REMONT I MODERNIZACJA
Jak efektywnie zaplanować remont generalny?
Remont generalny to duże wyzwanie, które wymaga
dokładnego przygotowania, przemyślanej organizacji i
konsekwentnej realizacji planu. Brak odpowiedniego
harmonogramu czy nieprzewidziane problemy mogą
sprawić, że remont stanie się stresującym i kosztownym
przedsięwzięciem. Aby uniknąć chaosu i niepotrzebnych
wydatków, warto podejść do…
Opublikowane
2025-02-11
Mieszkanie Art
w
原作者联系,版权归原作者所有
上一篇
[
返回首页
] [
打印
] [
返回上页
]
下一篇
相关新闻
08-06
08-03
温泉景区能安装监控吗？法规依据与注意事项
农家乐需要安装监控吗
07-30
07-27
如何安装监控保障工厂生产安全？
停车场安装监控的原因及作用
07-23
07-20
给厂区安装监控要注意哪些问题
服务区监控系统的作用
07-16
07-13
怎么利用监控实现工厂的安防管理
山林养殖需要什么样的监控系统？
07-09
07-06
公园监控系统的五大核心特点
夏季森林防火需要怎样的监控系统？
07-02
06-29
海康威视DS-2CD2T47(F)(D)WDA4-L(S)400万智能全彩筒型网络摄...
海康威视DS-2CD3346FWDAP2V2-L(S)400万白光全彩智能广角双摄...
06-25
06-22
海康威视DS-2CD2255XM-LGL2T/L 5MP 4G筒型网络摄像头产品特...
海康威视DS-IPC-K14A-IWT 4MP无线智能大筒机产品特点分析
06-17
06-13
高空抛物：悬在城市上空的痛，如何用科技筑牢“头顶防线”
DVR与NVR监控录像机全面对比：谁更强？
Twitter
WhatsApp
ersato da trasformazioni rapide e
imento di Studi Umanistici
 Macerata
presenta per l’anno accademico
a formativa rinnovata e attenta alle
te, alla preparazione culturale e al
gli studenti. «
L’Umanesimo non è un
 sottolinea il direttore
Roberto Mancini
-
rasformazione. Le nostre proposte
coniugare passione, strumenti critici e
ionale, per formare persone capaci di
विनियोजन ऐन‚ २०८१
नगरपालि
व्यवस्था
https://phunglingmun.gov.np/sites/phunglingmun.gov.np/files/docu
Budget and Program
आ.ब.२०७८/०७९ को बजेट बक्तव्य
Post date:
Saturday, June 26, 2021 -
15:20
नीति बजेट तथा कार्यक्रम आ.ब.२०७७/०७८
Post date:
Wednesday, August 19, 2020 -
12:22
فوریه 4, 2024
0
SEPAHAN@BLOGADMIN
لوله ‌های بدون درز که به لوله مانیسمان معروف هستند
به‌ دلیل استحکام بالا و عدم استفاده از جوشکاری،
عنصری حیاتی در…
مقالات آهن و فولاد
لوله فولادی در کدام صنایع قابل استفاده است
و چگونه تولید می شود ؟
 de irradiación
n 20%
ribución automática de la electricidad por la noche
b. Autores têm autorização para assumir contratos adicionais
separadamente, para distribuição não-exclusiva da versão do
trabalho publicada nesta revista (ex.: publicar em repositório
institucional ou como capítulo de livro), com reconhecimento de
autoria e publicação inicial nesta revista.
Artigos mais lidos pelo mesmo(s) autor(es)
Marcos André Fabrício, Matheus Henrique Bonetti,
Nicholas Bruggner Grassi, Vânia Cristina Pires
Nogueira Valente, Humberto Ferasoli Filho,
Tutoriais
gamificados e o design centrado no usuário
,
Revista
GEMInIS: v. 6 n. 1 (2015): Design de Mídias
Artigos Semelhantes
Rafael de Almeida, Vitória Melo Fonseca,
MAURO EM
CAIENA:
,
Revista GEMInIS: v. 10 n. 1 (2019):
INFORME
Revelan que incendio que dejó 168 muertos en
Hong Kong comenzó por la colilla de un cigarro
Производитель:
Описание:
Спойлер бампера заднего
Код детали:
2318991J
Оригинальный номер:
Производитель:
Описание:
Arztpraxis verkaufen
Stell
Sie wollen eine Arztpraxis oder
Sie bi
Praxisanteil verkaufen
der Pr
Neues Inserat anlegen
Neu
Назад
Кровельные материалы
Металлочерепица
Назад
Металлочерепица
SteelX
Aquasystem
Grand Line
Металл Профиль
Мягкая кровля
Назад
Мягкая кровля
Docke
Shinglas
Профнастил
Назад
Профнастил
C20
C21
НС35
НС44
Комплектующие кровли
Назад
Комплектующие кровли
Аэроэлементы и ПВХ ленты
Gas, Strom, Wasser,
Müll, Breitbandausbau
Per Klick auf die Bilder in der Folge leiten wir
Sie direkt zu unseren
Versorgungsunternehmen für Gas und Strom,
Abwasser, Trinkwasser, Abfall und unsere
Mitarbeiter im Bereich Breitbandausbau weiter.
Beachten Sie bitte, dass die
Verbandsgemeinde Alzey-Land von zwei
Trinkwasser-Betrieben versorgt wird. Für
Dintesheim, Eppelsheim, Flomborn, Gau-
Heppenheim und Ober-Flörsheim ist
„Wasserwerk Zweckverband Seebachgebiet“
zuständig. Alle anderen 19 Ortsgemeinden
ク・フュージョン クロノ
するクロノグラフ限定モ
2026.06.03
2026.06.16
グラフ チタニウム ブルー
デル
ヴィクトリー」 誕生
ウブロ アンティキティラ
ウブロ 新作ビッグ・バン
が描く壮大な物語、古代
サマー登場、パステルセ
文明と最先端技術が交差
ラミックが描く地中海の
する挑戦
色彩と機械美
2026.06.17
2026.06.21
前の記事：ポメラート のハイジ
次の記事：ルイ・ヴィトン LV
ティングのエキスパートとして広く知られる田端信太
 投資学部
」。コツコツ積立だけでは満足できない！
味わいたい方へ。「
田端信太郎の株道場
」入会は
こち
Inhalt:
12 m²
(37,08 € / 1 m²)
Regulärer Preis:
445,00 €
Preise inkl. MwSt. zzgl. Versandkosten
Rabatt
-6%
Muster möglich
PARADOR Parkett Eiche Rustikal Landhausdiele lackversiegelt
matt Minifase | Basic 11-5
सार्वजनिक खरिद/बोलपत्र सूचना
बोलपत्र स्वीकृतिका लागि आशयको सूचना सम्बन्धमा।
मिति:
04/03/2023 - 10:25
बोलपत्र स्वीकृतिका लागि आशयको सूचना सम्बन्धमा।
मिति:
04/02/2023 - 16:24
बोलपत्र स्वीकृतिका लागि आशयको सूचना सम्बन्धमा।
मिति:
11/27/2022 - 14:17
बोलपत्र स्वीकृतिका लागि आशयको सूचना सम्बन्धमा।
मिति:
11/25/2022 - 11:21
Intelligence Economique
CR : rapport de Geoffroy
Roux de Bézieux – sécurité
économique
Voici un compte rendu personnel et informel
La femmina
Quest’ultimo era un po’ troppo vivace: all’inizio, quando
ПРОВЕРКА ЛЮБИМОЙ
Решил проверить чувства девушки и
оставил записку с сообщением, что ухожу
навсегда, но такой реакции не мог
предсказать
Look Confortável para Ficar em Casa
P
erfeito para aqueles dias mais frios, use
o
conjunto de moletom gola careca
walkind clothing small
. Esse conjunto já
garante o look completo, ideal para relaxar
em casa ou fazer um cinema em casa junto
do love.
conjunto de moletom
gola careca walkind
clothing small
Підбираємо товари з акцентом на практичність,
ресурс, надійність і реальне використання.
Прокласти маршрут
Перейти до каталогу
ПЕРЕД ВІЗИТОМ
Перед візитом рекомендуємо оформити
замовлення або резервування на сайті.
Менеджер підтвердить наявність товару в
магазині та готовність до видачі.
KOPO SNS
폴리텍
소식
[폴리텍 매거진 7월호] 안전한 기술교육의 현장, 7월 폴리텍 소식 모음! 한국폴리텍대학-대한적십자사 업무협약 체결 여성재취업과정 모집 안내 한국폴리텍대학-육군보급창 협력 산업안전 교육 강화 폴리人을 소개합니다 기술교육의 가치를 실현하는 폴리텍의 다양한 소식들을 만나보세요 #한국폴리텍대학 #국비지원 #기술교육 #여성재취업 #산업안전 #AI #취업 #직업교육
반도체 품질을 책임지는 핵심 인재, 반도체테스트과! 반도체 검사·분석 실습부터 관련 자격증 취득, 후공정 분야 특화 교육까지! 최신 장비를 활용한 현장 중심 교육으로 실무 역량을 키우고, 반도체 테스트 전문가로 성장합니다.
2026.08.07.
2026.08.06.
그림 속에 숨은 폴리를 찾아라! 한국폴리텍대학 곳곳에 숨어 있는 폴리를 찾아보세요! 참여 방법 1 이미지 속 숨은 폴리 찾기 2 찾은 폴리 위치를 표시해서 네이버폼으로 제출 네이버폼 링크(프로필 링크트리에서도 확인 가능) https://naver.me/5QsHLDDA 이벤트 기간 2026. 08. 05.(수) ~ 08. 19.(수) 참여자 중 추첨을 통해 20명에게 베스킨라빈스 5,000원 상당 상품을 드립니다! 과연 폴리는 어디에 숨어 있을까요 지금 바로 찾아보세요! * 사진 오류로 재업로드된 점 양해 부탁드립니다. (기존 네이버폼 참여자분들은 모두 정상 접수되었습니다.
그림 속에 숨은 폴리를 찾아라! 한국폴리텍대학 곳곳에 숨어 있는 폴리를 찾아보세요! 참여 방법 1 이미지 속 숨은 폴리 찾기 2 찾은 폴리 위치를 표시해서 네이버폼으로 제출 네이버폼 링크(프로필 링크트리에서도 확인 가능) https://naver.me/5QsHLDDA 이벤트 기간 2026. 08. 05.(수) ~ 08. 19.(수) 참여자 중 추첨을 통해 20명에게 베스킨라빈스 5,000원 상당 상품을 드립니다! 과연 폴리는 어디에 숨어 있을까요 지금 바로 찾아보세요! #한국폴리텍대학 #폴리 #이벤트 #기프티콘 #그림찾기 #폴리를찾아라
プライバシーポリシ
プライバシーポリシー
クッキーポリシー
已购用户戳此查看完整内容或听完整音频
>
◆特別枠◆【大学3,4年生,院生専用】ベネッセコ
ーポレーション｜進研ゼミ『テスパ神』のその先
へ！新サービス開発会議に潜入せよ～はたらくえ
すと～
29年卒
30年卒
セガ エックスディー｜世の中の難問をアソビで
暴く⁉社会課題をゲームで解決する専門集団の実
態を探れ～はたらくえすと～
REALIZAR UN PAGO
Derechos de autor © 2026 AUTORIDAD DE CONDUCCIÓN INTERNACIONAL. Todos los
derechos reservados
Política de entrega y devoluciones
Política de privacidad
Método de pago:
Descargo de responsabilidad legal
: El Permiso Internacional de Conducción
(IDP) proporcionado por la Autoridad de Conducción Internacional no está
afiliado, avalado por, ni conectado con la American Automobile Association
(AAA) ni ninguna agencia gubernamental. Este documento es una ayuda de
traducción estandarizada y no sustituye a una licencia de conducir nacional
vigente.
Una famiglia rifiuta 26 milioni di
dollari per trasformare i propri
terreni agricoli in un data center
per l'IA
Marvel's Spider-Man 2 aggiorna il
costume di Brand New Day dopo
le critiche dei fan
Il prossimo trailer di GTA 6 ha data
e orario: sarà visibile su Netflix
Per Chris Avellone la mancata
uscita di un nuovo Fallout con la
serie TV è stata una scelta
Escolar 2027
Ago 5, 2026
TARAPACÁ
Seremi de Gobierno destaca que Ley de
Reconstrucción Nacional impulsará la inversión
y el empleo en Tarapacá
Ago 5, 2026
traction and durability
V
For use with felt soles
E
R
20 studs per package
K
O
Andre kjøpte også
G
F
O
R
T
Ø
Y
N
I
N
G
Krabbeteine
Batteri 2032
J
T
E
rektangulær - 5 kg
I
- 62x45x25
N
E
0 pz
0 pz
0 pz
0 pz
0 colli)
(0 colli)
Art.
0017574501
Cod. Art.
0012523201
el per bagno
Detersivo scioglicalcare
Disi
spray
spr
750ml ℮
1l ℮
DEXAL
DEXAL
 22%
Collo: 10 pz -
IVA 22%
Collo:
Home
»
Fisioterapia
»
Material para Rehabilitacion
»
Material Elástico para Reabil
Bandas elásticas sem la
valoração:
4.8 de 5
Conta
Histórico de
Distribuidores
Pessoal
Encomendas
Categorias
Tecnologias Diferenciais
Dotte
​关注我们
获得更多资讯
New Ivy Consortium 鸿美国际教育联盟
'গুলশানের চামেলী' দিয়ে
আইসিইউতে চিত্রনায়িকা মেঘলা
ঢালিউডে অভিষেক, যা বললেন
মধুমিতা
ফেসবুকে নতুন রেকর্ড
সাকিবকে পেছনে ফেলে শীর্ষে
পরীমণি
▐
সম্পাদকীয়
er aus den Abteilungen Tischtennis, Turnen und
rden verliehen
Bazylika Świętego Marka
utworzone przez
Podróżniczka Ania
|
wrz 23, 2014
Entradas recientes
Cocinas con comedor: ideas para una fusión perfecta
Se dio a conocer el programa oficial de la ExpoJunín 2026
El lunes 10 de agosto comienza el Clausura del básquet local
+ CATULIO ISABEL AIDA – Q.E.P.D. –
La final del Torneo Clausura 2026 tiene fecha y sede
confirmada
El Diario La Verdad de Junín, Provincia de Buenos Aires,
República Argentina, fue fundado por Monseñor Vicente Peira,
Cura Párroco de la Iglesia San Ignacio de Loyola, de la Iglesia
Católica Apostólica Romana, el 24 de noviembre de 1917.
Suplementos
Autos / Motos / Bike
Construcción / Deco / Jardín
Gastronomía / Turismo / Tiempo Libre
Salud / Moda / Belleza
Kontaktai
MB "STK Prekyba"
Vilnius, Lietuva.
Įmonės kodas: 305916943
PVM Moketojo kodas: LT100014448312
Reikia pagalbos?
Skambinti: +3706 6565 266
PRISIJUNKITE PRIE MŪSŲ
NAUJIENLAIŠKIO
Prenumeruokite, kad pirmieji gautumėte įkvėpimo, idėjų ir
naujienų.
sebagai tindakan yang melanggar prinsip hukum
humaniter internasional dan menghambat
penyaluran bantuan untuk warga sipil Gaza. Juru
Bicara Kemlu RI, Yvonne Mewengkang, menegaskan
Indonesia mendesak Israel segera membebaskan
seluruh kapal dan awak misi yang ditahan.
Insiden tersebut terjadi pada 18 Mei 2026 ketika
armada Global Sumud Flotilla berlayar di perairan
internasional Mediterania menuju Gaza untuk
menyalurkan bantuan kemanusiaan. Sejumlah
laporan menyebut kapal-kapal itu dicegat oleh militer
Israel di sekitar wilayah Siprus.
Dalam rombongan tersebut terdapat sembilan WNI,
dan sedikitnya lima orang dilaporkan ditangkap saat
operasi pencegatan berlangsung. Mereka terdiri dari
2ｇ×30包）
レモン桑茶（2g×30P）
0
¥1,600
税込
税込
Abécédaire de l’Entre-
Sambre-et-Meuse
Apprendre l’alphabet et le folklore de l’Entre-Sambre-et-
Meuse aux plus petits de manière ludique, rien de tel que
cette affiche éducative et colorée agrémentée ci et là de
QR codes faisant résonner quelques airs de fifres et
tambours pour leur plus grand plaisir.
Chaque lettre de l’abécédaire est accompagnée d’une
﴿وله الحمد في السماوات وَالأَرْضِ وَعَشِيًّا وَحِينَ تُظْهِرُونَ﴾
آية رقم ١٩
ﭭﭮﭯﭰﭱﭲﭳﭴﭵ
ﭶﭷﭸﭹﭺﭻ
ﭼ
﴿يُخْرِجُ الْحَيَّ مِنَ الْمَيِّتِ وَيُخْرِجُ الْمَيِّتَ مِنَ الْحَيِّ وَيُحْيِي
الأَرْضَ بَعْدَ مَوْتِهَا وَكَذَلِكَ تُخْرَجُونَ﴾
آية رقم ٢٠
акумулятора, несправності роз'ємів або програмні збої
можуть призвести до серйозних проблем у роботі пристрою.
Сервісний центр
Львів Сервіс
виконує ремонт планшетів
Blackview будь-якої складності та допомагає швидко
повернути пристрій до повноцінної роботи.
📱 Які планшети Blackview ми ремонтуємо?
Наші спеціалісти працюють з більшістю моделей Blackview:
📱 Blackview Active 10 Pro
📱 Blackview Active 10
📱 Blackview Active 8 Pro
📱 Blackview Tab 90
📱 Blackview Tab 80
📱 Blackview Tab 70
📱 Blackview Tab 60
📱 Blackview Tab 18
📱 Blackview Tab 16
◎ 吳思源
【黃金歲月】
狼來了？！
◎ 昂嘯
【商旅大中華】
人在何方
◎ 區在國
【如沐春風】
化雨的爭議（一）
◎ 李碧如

→ Work request: Look above for the line with "Heppenheim und Ober-Flörsheim ist" and the line with "Intelligence Economique". Retype those two lines and every line between them exactly, adding nothing.

→ Result:
Heppenheim und Ober-Flörsheim ist
„Wasserwerk Zweckverband Seebachgebiet“
zuständig. Alle anderen 19 Ortsgemeinden
ク・フュージョン クロノ
するクロノグラフ限定モ
2026.06.03
2026.06.16
グラフ チタニウム ブルー
デル
ヴィクトリー」 誕生
ウブロ アンティキティラ
ウブロ 新作ビッグ・バン
が描く壮大な物語、古代
サマー登場、パステルセ
文明と最先端技術が交差
ラミックが描く地中海の
する挑戦
色彩と機械美
2026.06.17
2026.06.21
前の記事：ポメラート のハイジ
次の記事：ルイ・ヴィトン LV
ティングのエキスパートとして広く知られる田端信太
 投資学部
」。コツコツ積立だけでは満足できない！
味わいたい方へ。「
田端信太郎の株道場
」入会は
こち
Inhalt:
12 m²
(37,08 € / 1 m²)
Regulärer Preis:
445,00 €
Preise inkl. MwSt. zzgl. Versandkosten
Rabatt
-6%
Muster möglich
PARADOR Parkett Eiche Rustikal Landhausdiele lackversiegelt
matt Minifase | Basic 11-5
सार्वजनिक खरिद/बोलपत्र सूचना
बोलपत्र स्वीकृतिका लागि आशयको सूचना सम्बन्धमा।
मिति:
04/03/2023 - 10:25
बोलपत्र स्वीकृतिका लागि आशयको सूचना सम्बन्धमा।
मिति:
04/02/2023 - 16:24
बोलपत्र स्वीकृतिका लागि आशयको सूचना सम्बन्धमा।
मिति:
11/27/2022 - 14:17
बोलपत्र स्वीकृतिका लागि आशयको सूचना सम्बन्धमा।
मिति:
11/25/2022 - 11:21
Intelligence Economique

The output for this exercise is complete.